Now that you’re aware of the reasons that led us over here, it’s maybe about time to tell you some more about the omniwheels (the name in itself can give you clues about its function but as this isn’t a very common system, we’ll spend some time on giving explanations). Before giving any theory, a visual contact with the device should give you some hints and satisfy your curiosity.

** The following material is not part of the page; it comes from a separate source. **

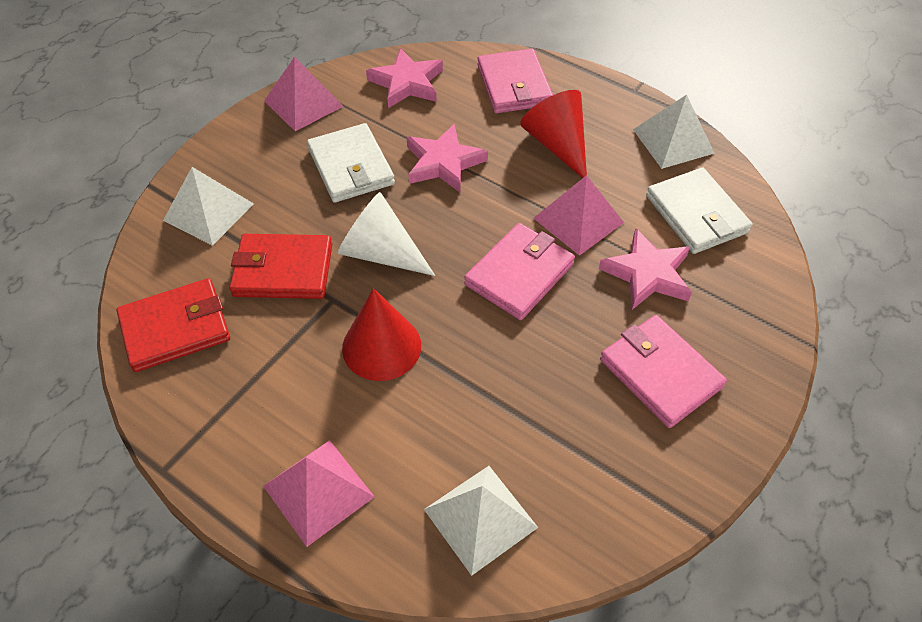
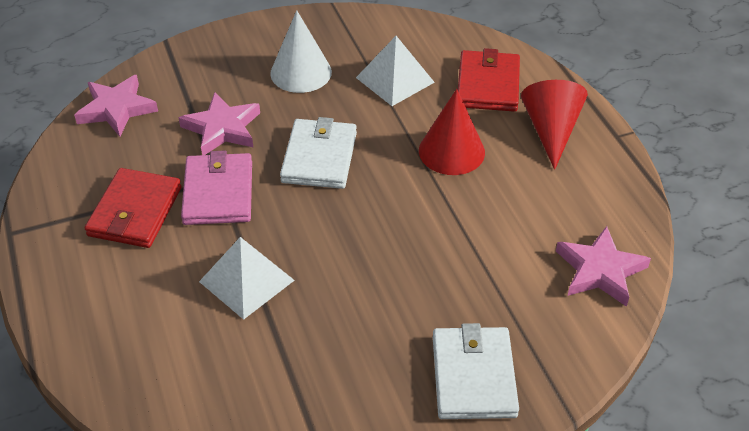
pink pyramid: 3 -> 0
pink wallet: 3 -> 1
white pyramid: 3 -> 2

|Omniwheel design on www.holonomicwheel.com||TETRIX 3″ Omni Wheel found on www.legoeducation.us||Excentric design of omniwheel found in the LEGO Lab|
So, as you have noticed, an omniwheel (or polywheel or even holonomic wheel) is a wheel composed of little wheels all around the circumference of the big one. The axis of those little wheels are tangent to the circumference of the big one and they are all included in the same plan (thus, they should all be orthogonal to the axis of the big wheel). This architecture confers “normal wheel properties” to the omniwheel but on top of that, the omniwheel can slide along its axis of rotation (or along the projection of this axis on the surface the wheel is used on).
Nevertheless, they are some different architectures according to the creativity of the builders as you can see on the last picture on right above (the axis of the “little wheels” are not orthogonal with the axis of the omniwheel). A omniwheel isn’t omnidirectional in itself but using several of them can turn a robot into a omnidirectional car. And this was the point of our work…

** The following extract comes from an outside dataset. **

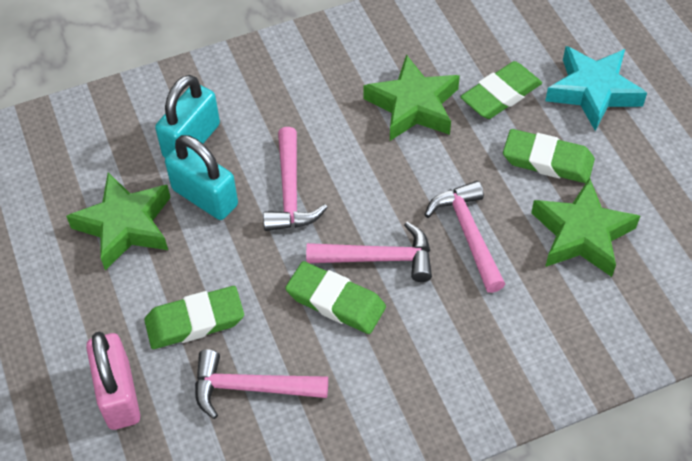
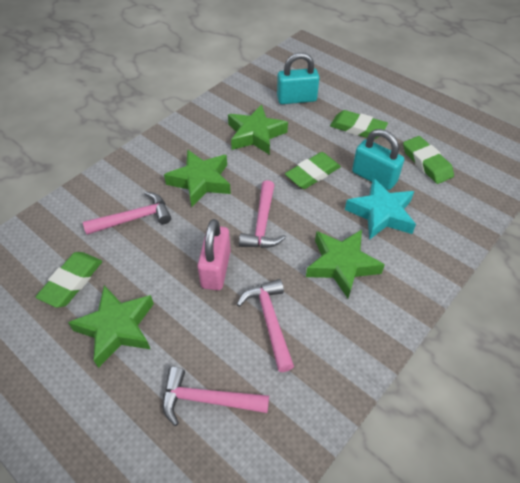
green star: 3 -> 4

The omniwheel above is the one we came out with. We only used LEGO pieces, it is composed of 16 little wheels and as you can see the structure isn’t that massive. After that we tackled the robot construction, knowing that we wanted to use 3 of those omniwheels. The two main problems were to work with the angles so as to respect the LEGO construction conventions (the axis of the omniwheels must cross in one point and their center must describe an equilateral triangle) and have a robust structure for the robot.
Those two video show how the robot is moving and it was our first tests so from this point, we had to find out what could and should be upgraded. Namely, if you watch closely when the robot stops, it tends to balance and doesn’t here but could fall in another situations (different speed, different slope, etc). Another notable point is that the robot “bends itself” when moving or turning: this is because the fixations and the structure are not strong enough (and this was the most annoying problem). So from this point, we tried to lower the robot and widen the motors so as to provide a better stability; and tried to reinforce the structure without overweighting it (despite of the fact that we can’t neglect the stability even if it’s at the expense of the robot’s weight).
This way, we crafted a new robot much more stable (and quite heavier too) but the balance and the solidity were no longer problems. Something that need to be mentioned is that we inclined the omniwheels instead of installing them perpendicular to the floor (according to our experiments, this difference doesn’t seem to alter the robot’s behaviour and movements from any other “regular omnidirectionnal” robot).